Collected data entries
▬▬▬

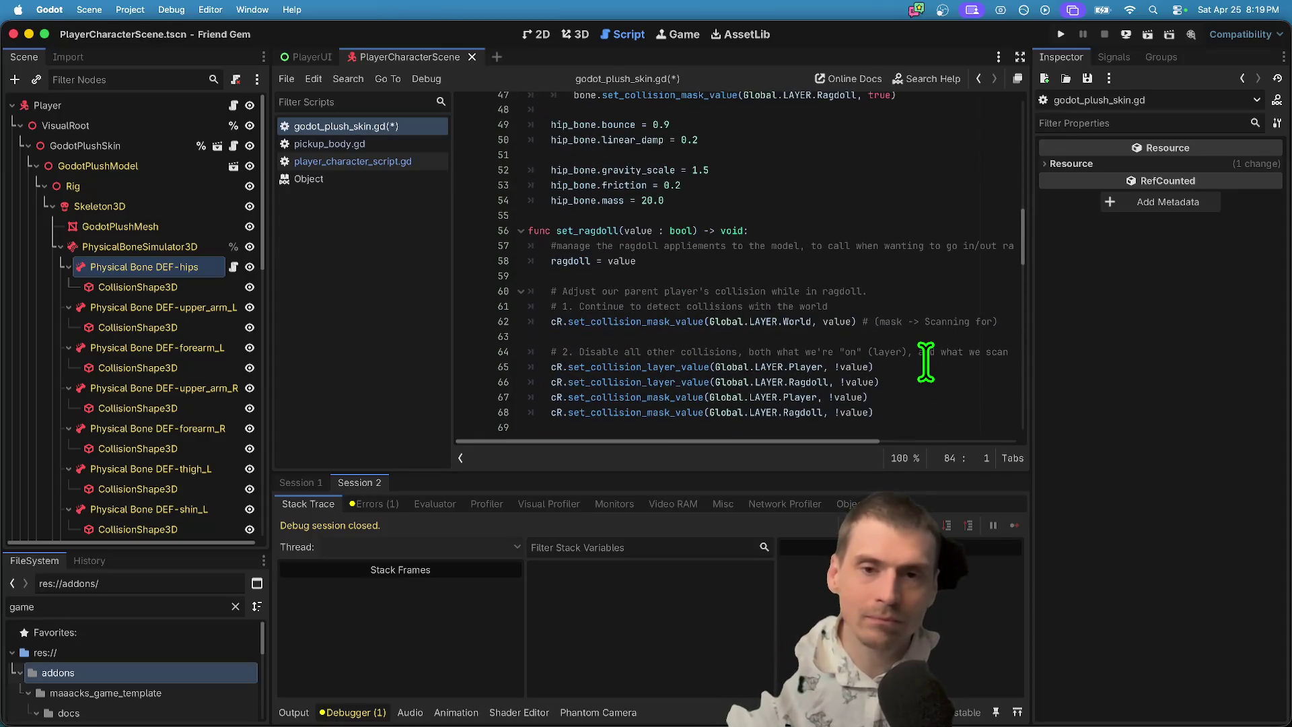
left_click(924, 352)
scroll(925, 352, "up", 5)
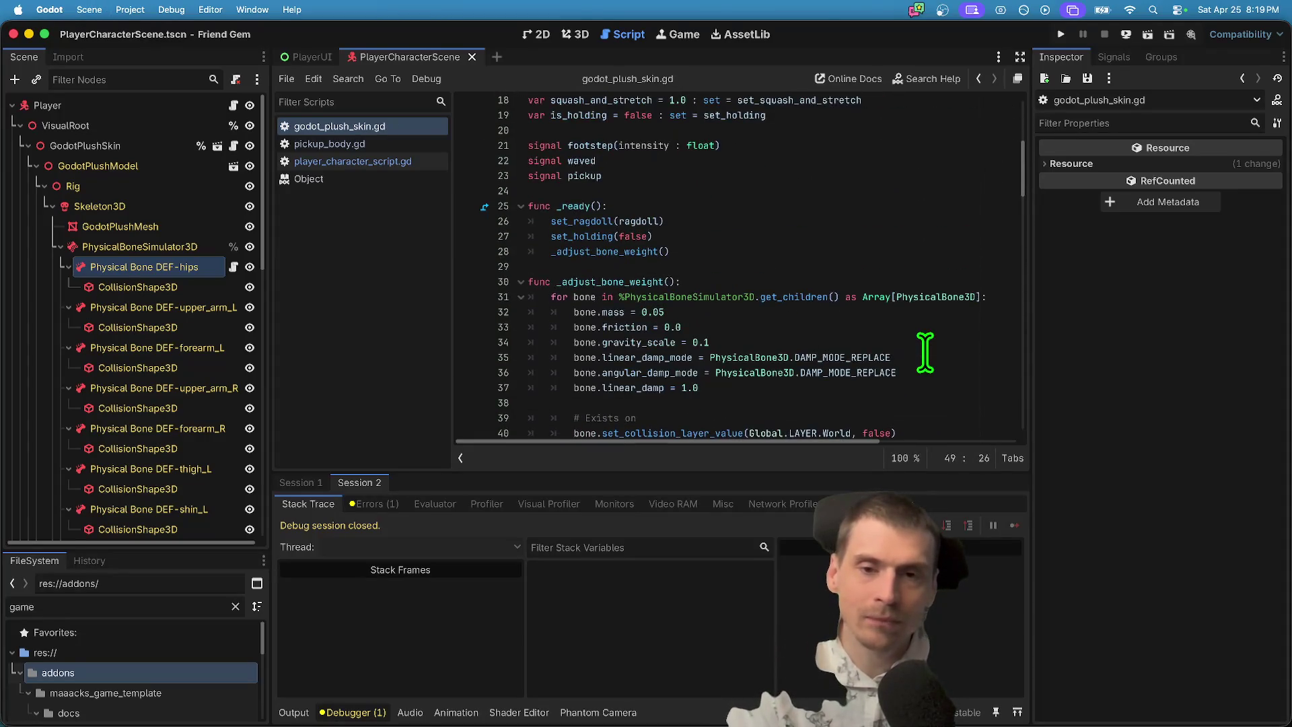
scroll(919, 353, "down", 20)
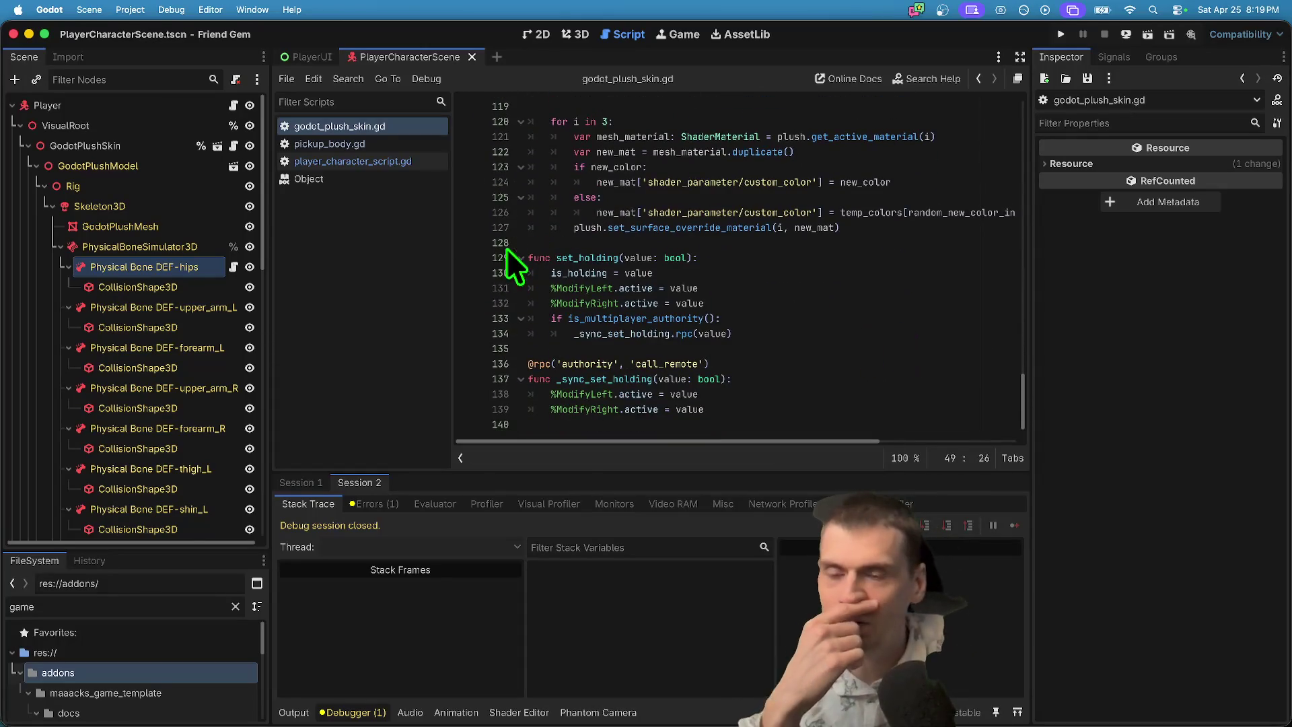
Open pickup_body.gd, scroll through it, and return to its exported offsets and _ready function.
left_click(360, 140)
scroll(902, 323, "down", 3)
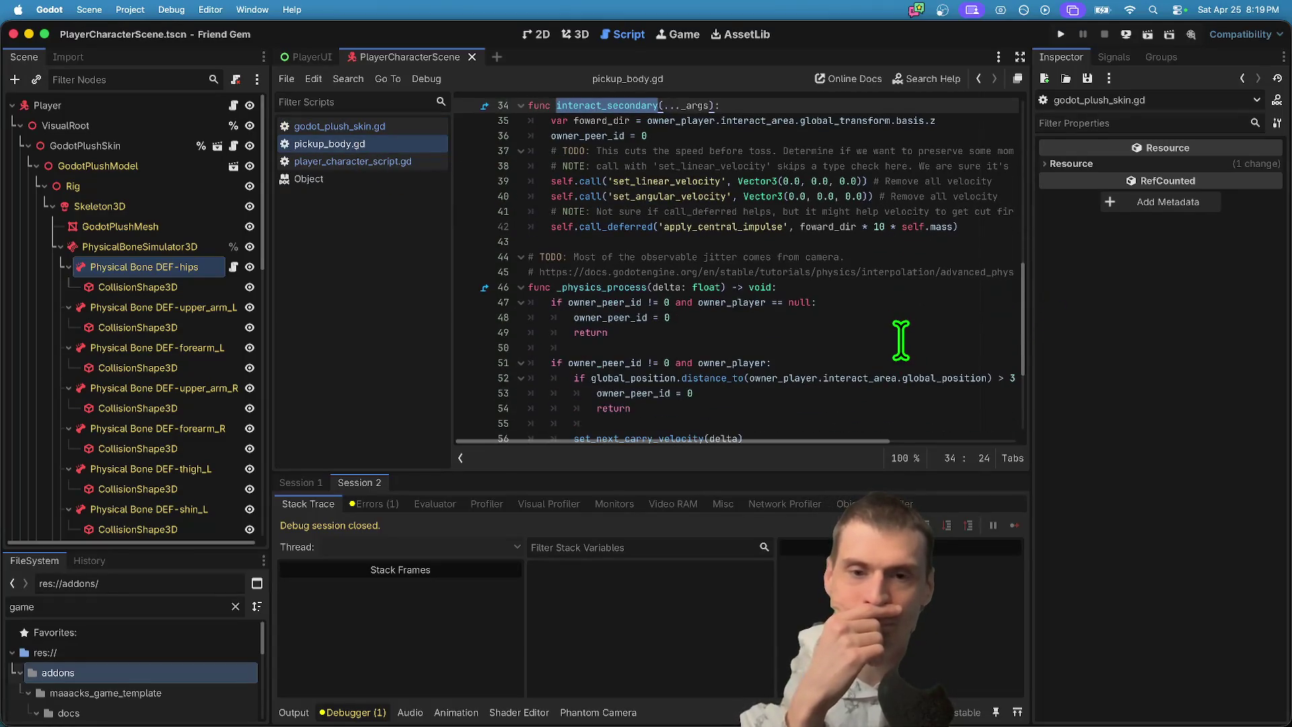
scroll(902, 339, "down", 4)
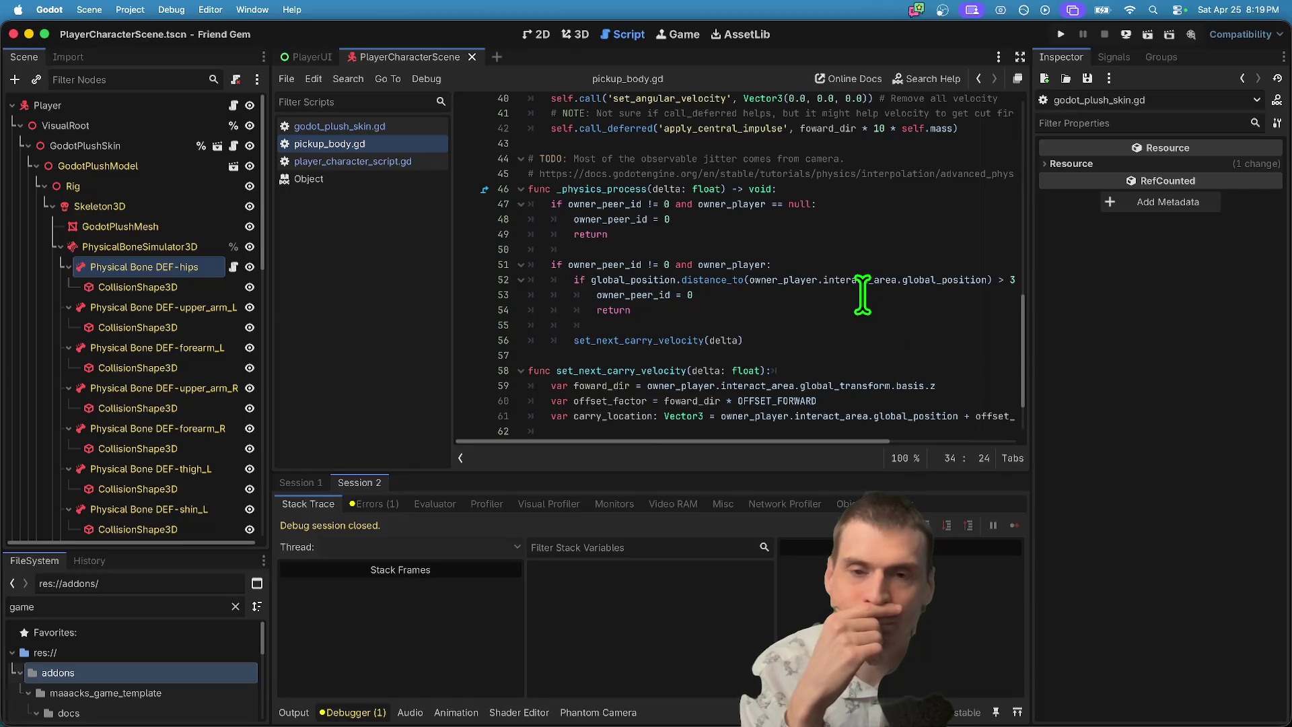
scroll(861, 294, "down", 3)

▬▬▬

Task instructions
Since only the text is needed, retype the data above exactly and omit the pictures.

Answer section
left_click(924, 352)
scroll(925, 352, "up", 5)
scroll(919, 353, "down", 20)
Open pickup_body.gd, scroll through it, and return to its exported offsets and _ready function.
left_click(360, 140)
scroll(902, 323, "down", 3)
scroll(902, 339, "down", 4)
scroll(861, 294, "down", 3)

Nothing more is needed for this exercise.